Paul Scheel M.D.
Director, Division of Nephrology
Paul J. Scheel, Jr, MD, MBA, is Associate Professor and Director of the Division of Nephrology at The JohnsDr. Paul Scheel Hopkins Hospital and Johns Hopkins Bayview Medical Center, both in Baltimore, Maryland. In addition, Dr. Scheel serves as Medical Director of Integrated Renal Solutions in Glen Burnie, Maryland. After earning his medical degree from Georgetown University School of Medicine in Washington, DC, Dr. Scheel completed an internship and residency in internal ... View full profile
Driving a paradigm shift in retroperitoneal fibrosis: Medical management with combined prednisone/MMF therapy
Retroperitoneal fibrosis (RPF) is a condition marked by inflammation and fibrosis within the retroperitoneal space, including the infrarenal aorta as well as other surrounding structures. As the fibrosis spreads inferiorly and laterally, it leads to ureteral obstruction and acute renal failure. Although there is limited data on disease incidence and prevalence, RPF typically emerges in the fifth, sixth, and seventh decades of life (with a mean age of 54 years), and there is a slight male-to-female predominance.
Little is known about what causes RPF, and there has been significant ambiguity around diagnostic criteria (see sidebar), which has further hampered formal studies of the disease and its optimal treatment. Historically, treatment has focused on relieving ureteral obstruction, using stents followed by open or laparoscopic ureterolysis to relocate the ureter. But that approach does not address systemic symptoms, such as pain, weight loss, and anemia, or the disease’s underlying causes—inflammation and fibrosis.
In the last decade, early reports of successful, nonsurgical treatment with various immunosuppressive agents have spurred a new therapeutic approach to RPF, pioneered by Paul Scheel, M.D., M.B.A., director of the Division of Nephrology at Johns Hopkins. This novel treatment, which combines prednisone and mycophenolate mofetil (MMF), can treat the underlying inflammation and fibrosis, and has been shown to reduce or eliminate disease symptoms in 95% of patients, with a recurrence rate of 5%.
Early prospective study reveals drugs’ effectiveness in RPF
Scheel began his work on RPF 15 years ago, as he searched the medical literature for a potential treatment for a patient with inoperable disease. Based on case reports of patients with RPF and animal models of fibrosis, he proposed a drug combination, combining the anti-inflammatory drug prednisone with MMF, which has both antifibrotic and immunosuppressive properties. The initial results were striking,1 and Scheel and his colleagues subsequently expanded their work to a rospective series of 31 patients with RPF.

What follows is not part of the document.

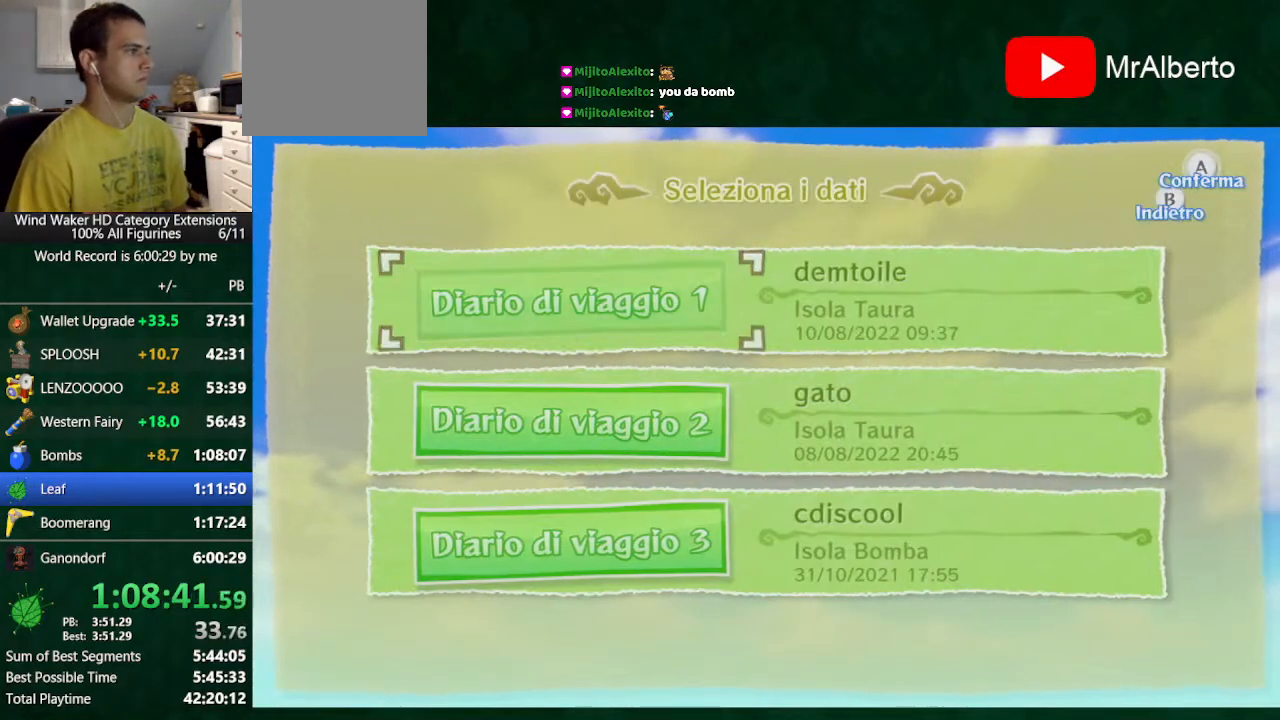
{"buttons": [], "left_stick": "center", "right_stick": "center", "events": []}
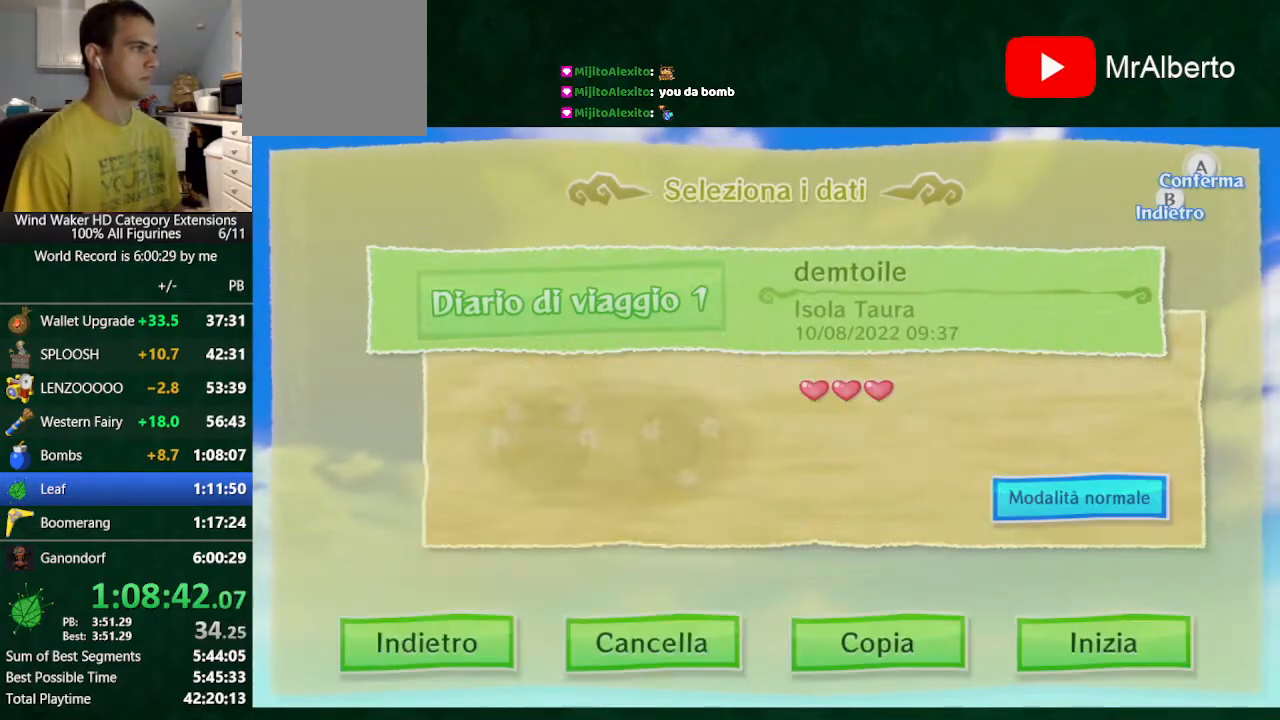
{"buttons": [], "left_stick": "center", "right_stick": "center", "events": [[167, "A", "down"], [400, "A", "up"]]}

The drug regimen includes 1,000 mg of MMF administered orally twice a day and continued for 6 months following resolution of systemic symptoms and extubation of affected ureters. (In some patients, particularly African-Americans, who metabolize MMF more rapidly than others, the dose may be increased to 1,500 mg twice a day.) Therapy also includes 40 mg of prednisone administered daily with a gradual taper over 6 months. In patients receiving this combination treatment, the investigators measured various outcomes, including laboratory tests indicative of inflammation, CT scanning to assess fibrosis around the infrarenal aorta, and the removal of ureteral stents. In this 31-patient study, systemic symptoms resolved and laboratory values returned to normal in all patients. Eighty-nine percent of patients had a 25% or greater reduction in periaortic mass. Of the 32 obstructed ureters (representing 18 patients), 30 were free of obstruction after an average of 513 days of therapy.
Drug combination transforms RPF treatment
Following their initial studies, Scheel and his colleagues have now treated a total of 234 RPF patients with the prednisone/MMF combination therapy (unpublished). These patients have a response rate of 95% and a recurrence rate of 5% following cessation of therapy. Although this approach has not been directly compared to other medical treatments for RPF (including prednisone alone and prednisone combined with tamoxifen), the response rate is higher and the recurrence rate is markedly lower.
The prednisone/MMF drug combination has sparked a paradigm shift in the treatment of RPF. The disorder, which was treated for many years with surgery alone, was associated with significant morbidity. It can now be treated medically, resulting in a complete resolution of disease in the vast majority of cases and with few side effects.
Toward a deeper knowledge of retroperitoneal diseases
As Scheel and his colleagues have emerged as world leaders in the clinical care of RPF, they are now turning their attention to the disease’s root causes. Using blood collected from RPF patients, they are working with collaborators in Italy to uncover the genetic basis of the disorder. They have also expanded their clinical practice to include other diseases of the retroperitoneum. For example, the Johns Hopkins Division of Nephrology is one of three national centers of excellence in managing patients with Erdheim-Chester disease (ECD), a rare non-Langerhans histiocytosis. Historically, this disease was considered to be highly aggressive and responded poorly to therapy. Now, with a clearer molecular picture of ECD, including the finding of the BRAFV600E mutation in more than 50% of patients3, a promising new treatment has emerged.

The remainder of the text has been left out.